The runtime environment stays explicit.

---

## When `envctl` is a good fit

* your `.env.local` keeps drifting
* onboarding is fragile
* local and CI behavior diverge too easily
* one machine needs multiple local contexts
* you want a local-first workflow without turning generated files into the source of truth

## When it is probably overkill

* you have one tiny project with a static env file
* onboarding is trivial and unlikely to change
* the team already solves environment consistency elsewhere and does not need another layer

---

## Security

* no secrets in the contract
* local values stay on the machine
* sensitive output is masked
* encryption at rest is optional
* managed Git hooks can run `guard secrets` automatically before commit and push

`envctl` assumes the local machine is trusted. It is designed to keep environment handling explicit and safer, not to replace a full remote secrets platform.

---

## Documentation

* [Docs home](docs/index.md)
* [Getting started](docs/getting-started/index.md)
* [Quickstart](docs/getting-started/quickstart.md)
* [Concepts](docs/concepts/index.md)
* [Commands reference](docs/reference/commands/index.md)
* [Configuration reference](docs/reference/configuration.md)
* [Observability reference](docs/reference/observability.md)
* [Distribution reference](docs/reference/distribution.md)
* [Troubleshooting](docs/troubleshooting/index.md)
* [Compatibility](docs/internals/compatibility.md)

---

## Development

The repository uses `uv` for dependency management and reproducible environments.

```bash
uv sync --dev
make validate
```

This ensures that local development and CI use the same locked dependency graph defined in `uv.lock`.

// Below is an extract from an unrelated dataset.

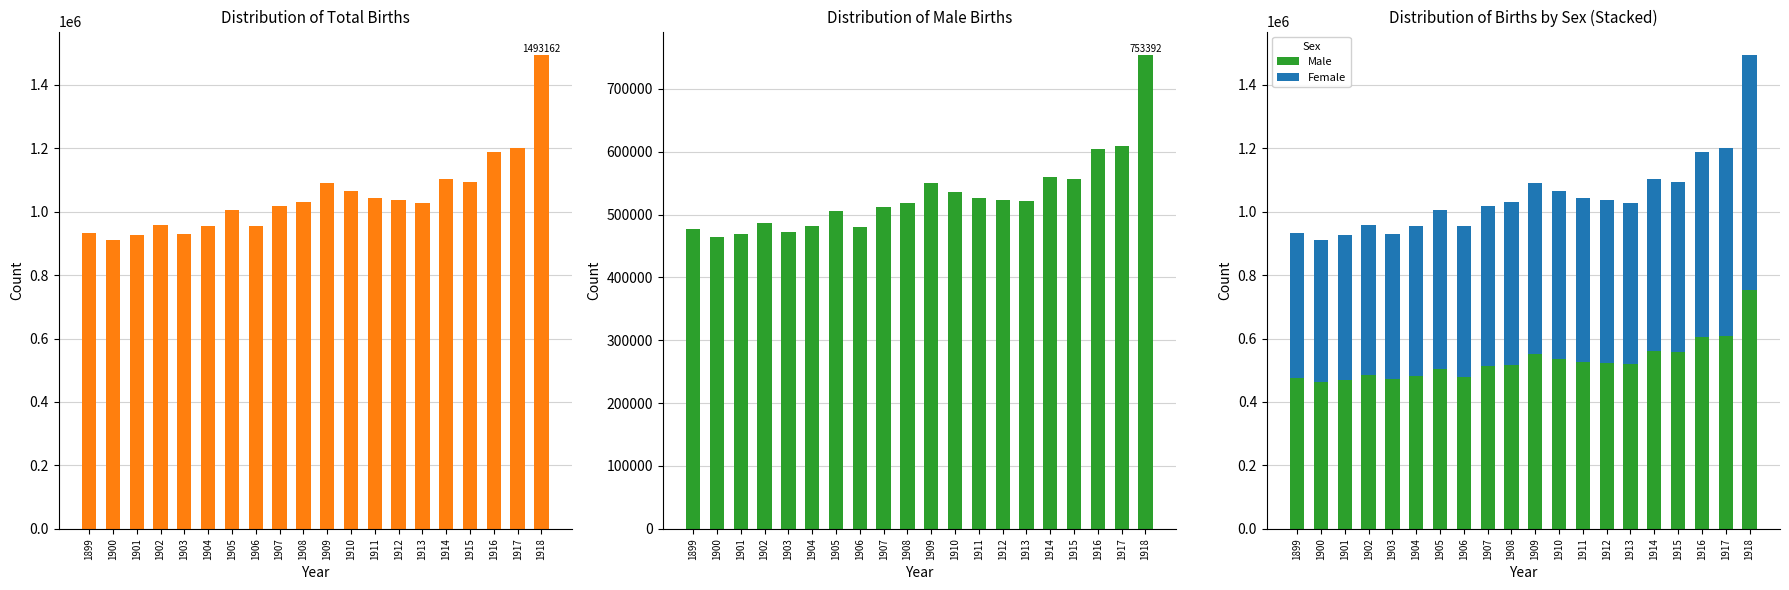

Rank the categories by Male value from lowest to highest.

1900, 1901, 1903, 1899, 1906, 1904, 1902, 1905, 1907, 1908, 1913, 1912, 1911, 1910, 1909, 1915, 1914, 1916, 1917, 1918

If you are editing documentation locally:

```bash
uv sync --extra docs
make docs-check
```

The validation flow includes linting, formatting, type checking, security checks, tests with coverage, and architectural constraints.

See [CONTRIBUTING.md](CONTRIBUTING.md) for details.

---

If you have ever said:

> "it works on my machine"

then `envctl` is probably solving a problem you already have.